Date was good friends with Ikki Kita, Shumei Okawa, and Onisaburo Deguchi. He participated in a 1916 plot to assassinate Zhang Zuolin and a 1919 plot to assassinate Yamagata Aritomo.

In 1919, Date came under the Governor-General of Korea, Saitō Makoto. He traveled to Korea and became the chief of the border guard in Uiju County. In 1923, he raided a base of armed Koreans.

In 1929, he made a pact of brotherhood with Fengtian clique warlord Zhang Zongchang, leading to Date renaming himself Zhang Zongyuan and trying to integrate into Chinese society, changing his nationality to Chinese in 1931. He commanded the Kenkoku Dainigun. On July 27, 1935, Date tried to support a coup in Beijing, but failed.

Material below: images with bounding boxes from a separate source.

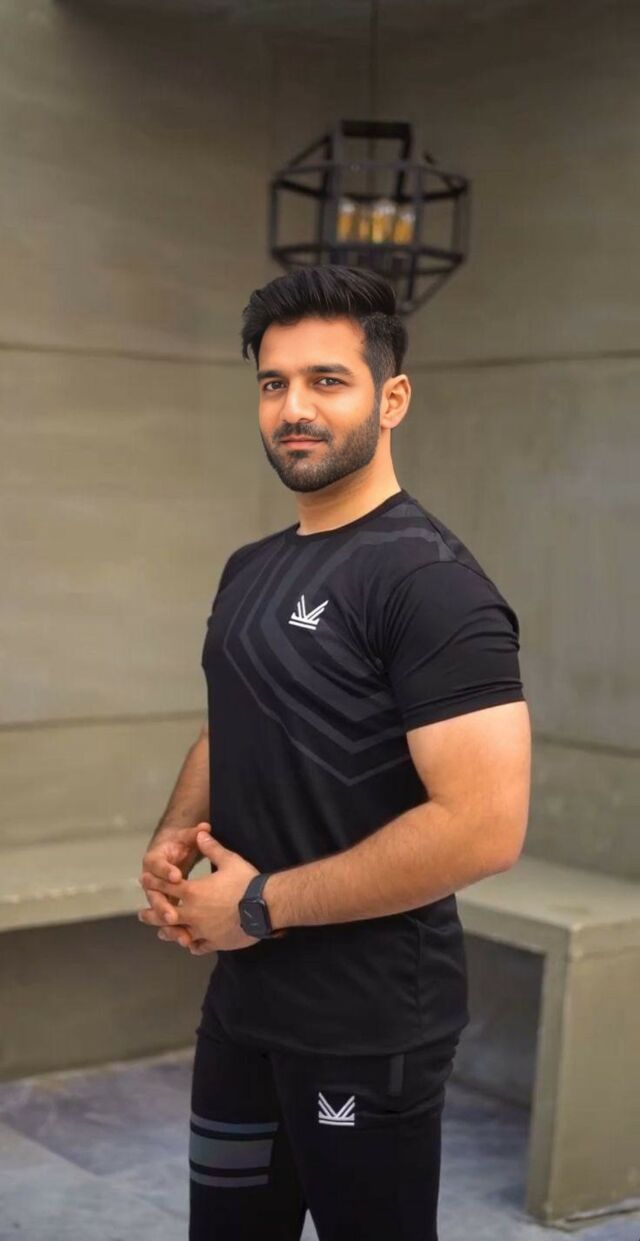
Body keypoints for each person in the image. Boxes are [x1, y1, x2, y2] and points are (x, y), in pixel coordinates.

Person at [137, 265, 531, 1241]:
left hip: (368, 1022)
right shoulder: (251, 568)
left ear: (391, 398)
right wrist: (177, 834)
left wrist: (258, 904)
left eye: (327, 380)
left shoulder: (432, 584)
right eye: (273, 383)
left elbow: (484, 828)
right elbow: (233, 718)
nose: (294, 408)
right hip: (244, 1006)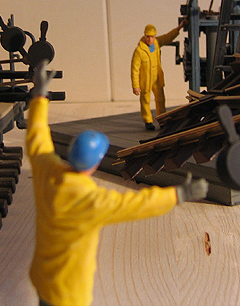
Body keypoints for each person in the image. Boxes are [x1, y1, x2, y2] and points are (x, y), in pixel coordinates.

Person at [26, 61, 207, 306]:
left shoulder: (47, 171)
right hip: (69, 293)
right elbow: (137, 204)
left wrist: (39, 97)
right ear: (97, 162)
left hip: (43, 279)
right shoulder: (92, 201)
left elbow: (37, 137)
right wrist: (177, 195)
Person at [131, 20, 186, 130]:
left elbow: (168, 37)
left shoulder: (157, 43)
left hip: (157, 78)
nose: (150, 39)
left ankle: (162, 120)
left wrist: (179, 28)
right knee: (145, 101)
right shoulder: (139, 51)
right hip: (145, 80)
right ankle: (148, 121)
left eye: (152, 37)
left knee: (160, 99)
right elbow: (134, 70)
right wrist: (135, 86)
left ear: (155, 36)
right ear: (145, 36)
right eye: (148, 36)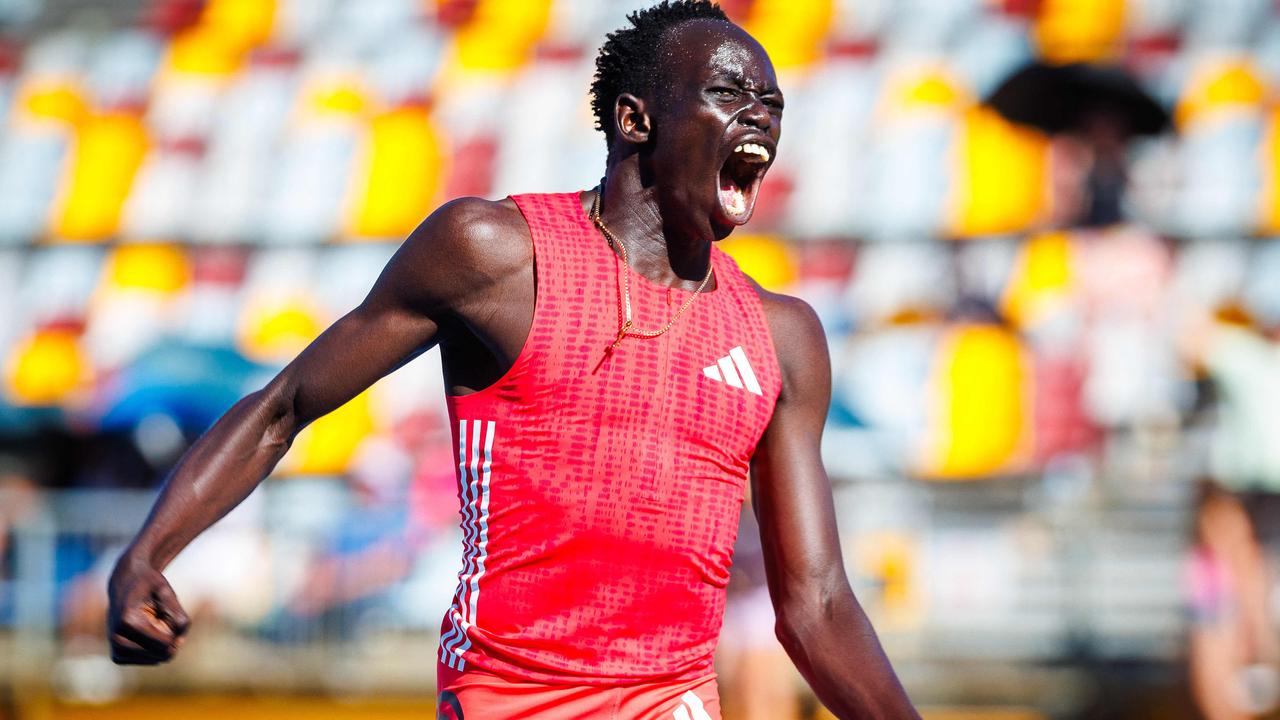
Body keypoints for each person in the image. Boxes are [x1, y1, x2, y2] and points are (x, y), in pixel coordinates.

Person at [106, 2, 919, 717]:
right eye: (730, 95)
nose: (762, 120)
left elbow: (815, 604)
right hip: (507, 697)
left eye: (773, 105)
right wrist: (148, 554)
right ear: (636, 121)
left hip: (670, 701)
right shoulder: (492, 256)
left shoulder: (784, 338)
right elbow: (285, 407)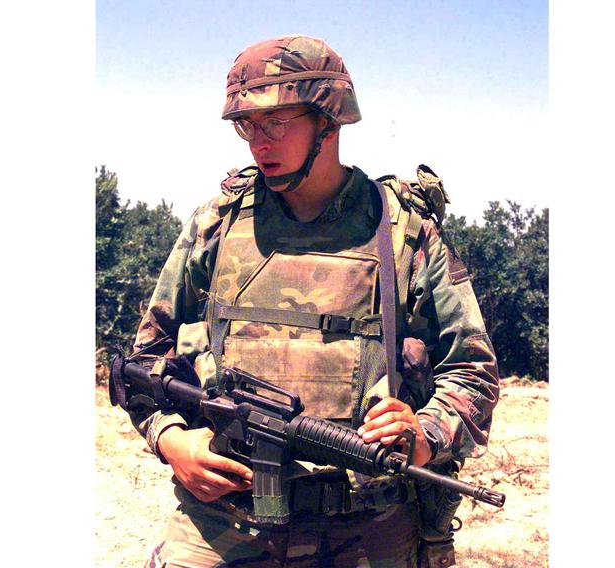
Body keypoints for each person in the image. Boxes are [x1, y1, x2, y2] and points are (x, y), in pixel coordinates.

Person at [123, 34, 500, 567]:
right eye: (246, 125)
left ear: (329, 119)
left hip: (364, 530)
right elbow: (143, 361)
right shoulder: (216, 226)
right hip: (220, 524)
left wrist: (425, 433)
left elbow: (473, 369)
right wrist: (172, 442)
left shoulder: (401, 232)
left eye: (277, 122)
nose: (258, 142)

==Second Sino-Japanese War==
He was a firm believer in the autonomy or independence of the Manchu, Mongol, and Lu (Han Chinese people from Shandong) peoples. He led 4,000 troops from Manchuria to Shandong in 1937, using his connections to transfer himself to Shandong. He took over Jinan and used it as his headquarters as the "King" of Shandong. He advised many bandit units in the Jehol campaign. He created the Shandong Autonomy Allied Army in 1938 under the orders of General Terauchi Hisaichi. In late January 1939, he led a massacre in Ye County (today known as Laizhou), killing around 400 people. This was known as the Yexian (Ye County) Incident, and led to the dissolution of Date's unit in 1940. In 1945, Date tried to organize a unit called the Zhang Zongyuan Unit, but his attempt was unsuccessful and the unit failed quickly.

After the surrender of Japan at the end of World War II, Date was arrested for war crimes. He was held in the Qingdao Detention Center and moved to the Shanghai Temporary War Criminal Detention Center. He was sentenced to death, and Date was moved to Shanghai Prison, where he was executed by firing squad on September 9, 1948.